ECLI:NL:OGHACMB:2019:232
Gemeenschappelijk Hof van Justitie van Aruba, Curaçao, Sint Maarten en van Bonaire, Sint Eustatius en Saba
- Hoger beroep
- Rechtspraak.nl
Bepaling van het aan hypotheekhouder uit te keren bedrag in civiele procedure
In deze zaak, die voor het Gemeenschappelijk Hof van Justitie van Aruba, Curaçao, Sint Maarten en van Bonaire, Sint Eustatius en Saba werd behandeld, gaat het om een hoger beroep van een appellant, wonende in de Verenigde Staten, tegen de naamloze vennootschap Fatum General Insurances Aruba N.V. De appellant, vertegenwoordigd door mr. E.J.M. Lotter Homan, was oorspronkelijk eiser en vorderde een bedrag dat door Fatum aan hem moest worden uitgekeerd op basis van een hypotheekovereenkomst. Fatum, vertegenwoordigd door mr. M.R. Hammoud, was oorspronkelijk gedaagde en thans geïntimeerde. De procedure volgde op een tussenvonnis van 24 juli 2018, waarin het Hof de appellant had verzocht om zich uit te laten over de opbouw van het gevorderde bedrag.
In de beoordeling van de zaak heeft het Hof vastgesteld dat de deelbetalingen en de gekapitaliseerde rente, zoals door de appellant gepresenteerd, niet of onvoldoende door Fatum zijn bestreden.
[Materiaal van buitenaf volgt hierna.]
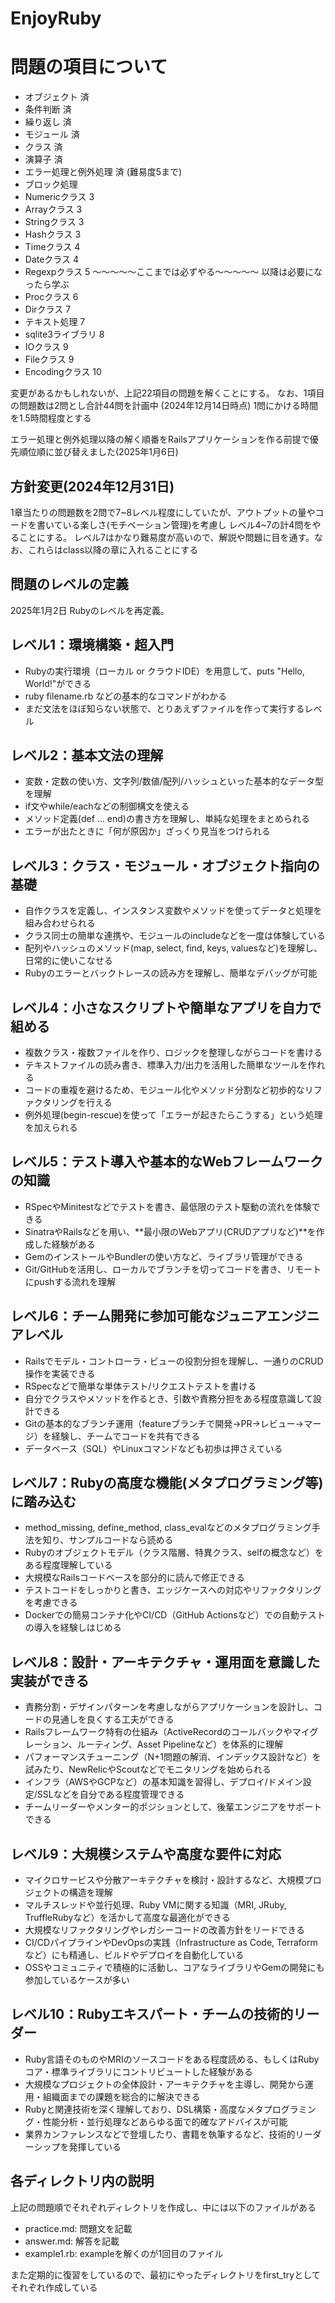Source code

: # EnjoyRuby

# 問題の項目について
- オブジェクト 済
- 条件判断 済
- 繰り返し 済
- モジュール 済
- クラス 済
- 演算子 済
- エラー処理と例外処理 済 (難易度5まで)
- ブロック処理 
- Numericクラス 3
- Arrayクラス 3
- Stringクラス 3
- Hashクラス 3
- Timeクラス 4 
- Dateクラス 4
- Regexpクラス 5
～～～～～ここまでは必ずやる～～～～～ 以降は必要になったら学ぶ
- Procクラス 6
- Dirクラス 7
- テキスト処理 7
- sqlite3ライブラリ 8
- IOクラス 9
- Fileクラス 9
- Encodingクラス 10


変更があるかもしれないが、上記22項目の問題を解くことにする。
なお、1項目の問題数は2問とし合計44問を計画中 (2024年12月14日時点)
1問にかける時間を1.5時間程度とする

エラー処理と例外処理以降の解く順番をRailsアプリケーションを作る前提で優先順位順に並び替えました(2025年1月6日)

## 方針変更(2024年12月31日)
1章当たりの問題数を2問で7~8レベル程度にしていたが、アウトプットの量やコードを書いている楽しさ(モチベーション管理)を考慮し
レベル4~7の計4問をやることにする。
レベル7はかなり難易度が高いので、解説や問題に目を通す。なお、これらはclass以降の章に入れることにする


## 問題のレベルの定義
2025年1月2日 Rubyのレベルを再定義。

## レベル1：環境構築・超入門
- Rubyの実行環境（ローカル or クラウドIDE）を用意して、puts "Hello, World!"ができる
- ruby filename.rb などの基本的なコマンドがわかる
- まだ文法をほぼ知らない状態で、とりあえずファイルを作って実行するレベル

## レベル2：基本文法の理解
- 変数・定数の使い方、文字列/数値/配列/ハッシュといった基本的なデータ型を理解
- if文やwhile/eachなどの制御構文を使える
- メソッド定義(def ... end)の書き方を理解し、単純な処理をまとめられる
- エラーが出たときに「何が原因か」ざっくり見当をつけられる

## レベル3：クラス・モジュール・オブジェクト指向の基礎
- 自作クラスを定義し、インスタンス変数やメソッドを使ってデータと処理を組み合わせられる
- クラス同士の簡単な連携や、モジュールのincludeなどを一度は体験している
- 配列やハッシュのメソッド(map, select, find, keys, valuesなど)を理解し、日常的に使いこなせる
- Rubyのエラーとバックトレースの読み方を理解し、簡単なデバッグが可能

## レベル4：小さなスクリプトや簡単なアプリを自力で組める
- 複数クラス・複数ファイルを作り、ロジックを整理しながらコードを書ける
- テキストファイルの読み書き、標準入力/出力を活用した簡単なツールを作れる
- コードの重複を避けるため、モジュール化やメソッド分割など初歩的なリファクタリングを行える
- 例外処理(begin-rescue)を使って「エラーが起きたらこうする」という処理を加えられる

## レベル5：テスト導入や基本的なWebフレームワークの知識
- RSpecやMinitestなどでテストを書き、最低限のテスト駆動の流れを体験できる
- SinatraやRailsなどを用い、**最小限のWebアプリ(CRUDアプリなど)**を作成した経験がある
- GemのインストールやBundlerの使い方など、ライブラリ管理ができる
- Git/GitHubを活用し、ローカルでブランチを切ってコードを書き、リモートにpushする流れを理解

## レベル6：チーム開発に参加可能なジュニアエンジニアレベル
- Railsでモデル・コントローラ・ビューの役割分担を理解し、一通りのCRUD操作を実装できる
- RSpecなどで簡単な単体テスト/リクエストテストを書ける
- 自分でクラスやメソッドを作るとき、引数や責務分担をある程度意識して設計できる
- Gitの基本的なブランチ運用（featureブランチで開発→PR→レビュー→マージ）を経験し、チームでコードを共有できる
- データベース（SQL）やLinuxコマンドなども初歩は押さえている

## レベル7：Rubyの高度な機能(メタプログラミング等)に踏み込む
- method_missing, define_method, class_evalなどのメタプログラミング手法を知り、サンプルコードなら読める
- Rubyのオブジェクトモデル（クラス階層、特異クラス、selfの概念など）をある程度理解している
- 大規模なRailsコードベースを部分的に読んで修正できる
- テストコードをしっかりと書き、エッジケースへの対応やリファクタリングを考慮できる
- Dockerでの簡易コンテナ化やCI/CD（GitHub Actionsなど）での自動テストの導入を経験しはじめる

## レベル8：設計・アーキテクチャ・運用面を意識した実装ができる
- 責務分割・デザインパターンを考慮しながらアプリケーションを設計し、コードの見通しを良くする工夫ができる
- Railsフレームワーク特有の仕組み（ActiveRecordのコールバックやマイグレーション、ルーティング、Asset Pipelineなど）を体系的に理解
- パフォーマンスチューニング（N+1問題の解消、インデックス設計など）を試みたり、NewRelicやScoutなどでモニタリングを始められる
- インフラ（AWSやGCPなど）の基本知識を習得し、デプロイ/ドメイン設定/SSLなどを自分である程度管理できる
- チームリーダーやメンター的ポジションとして、後輩エンジニアをサポートできる

## レベル9：大規模システムや高度な要件に対応
- マイクロサービスや分散アーキテクチャを検討・設計するなど、大規模プロジェクトの構造を理解
- マルチスレッドや並行処理、Ruby VMに関する知識（MRI, JRuby, TruffleRubyなど）を活かして高度な最適化ができる
- 大規模なリファクタリングやレガシーコードの改善方針をリードできる
- CI/CDパイプラインやDevOpsの実践（Infrastructure as Code, Terraformなど）にも精通し、ビルドやデプロイを自動化している
- OSSやコミュニティで積極的に活動し、コアなライブラリやGemの開発にも参加しているケースが多い

## レベル10：Rubyエキスパート・チームの技術的リーダー
- Ruby言語そのものやMRIのソースコードをある程度読める、もしくはRubyコア・標準ライブラリにコントリビュートした経験がある
- 大規模なプロジェクトの全体設計・アーキテクチャを主導し、開発から運用・組織面までの課題を総合的に解決できる
- Rubyと関連技術を深く理解しており、DSL構築・高度なメタプログラミング・性能分析・並行処理などあらゆる面で的確なアドバイスが可能
- 業界カンファレンスなどで登壇したり、書籍を執筆するなど、技術的リーダーシップを発揮している


## 各ディレクトリ内の説明
上記の問題順でそれぞれディレクトリを作成し、中には以下のファイルがある
* practice.md: 問題文を記載
* answer.md: 解答を記載
* example1.rb: exampleを解くのが1回目のファイル

また定期的に復習をしているので、最初にやったディレクトリをfirst_tryとしてそれぞれ作成している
Het Hof heeft de relevante bedragen vastgesteld op basis van de geldleningsovereenkomst en de daaropvolgende betalingen, waarbij het belang van de appellant als hypotheekhouder per 1 september 2013 werd vastgesteld op een bedrag van US$ 753.934,49. Het Hof heeft ook rekening gehouden met de onderhandse executieverkoop en de terugbetaling van een voorschot door Fatum aan de appellant.
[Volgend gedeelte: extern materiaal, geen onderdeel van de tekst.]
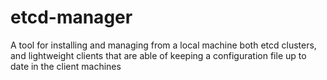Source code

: etcd-manager
======================

A tool for installing and managing from a local machine both etcd clusters, and lightweight clients that are able of keeping a configuration file up to date in the client machines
Uiteindelijk heeft het Hof geoordeeld dat Fatum aan de appellant een bedrag van US$ 238.596,93 moet betalen, vermeerderd met wettelijke rente vanaf 31 december 2013. Het Hof heeft de eerdere vonnissen van 11 februari 2015 en 9 maart 2016 vernietigd en Fatum veroordeeld in de kosten van het geding in beide instanties. Dit vonnis is uitgesproken op 22 oktober 2019.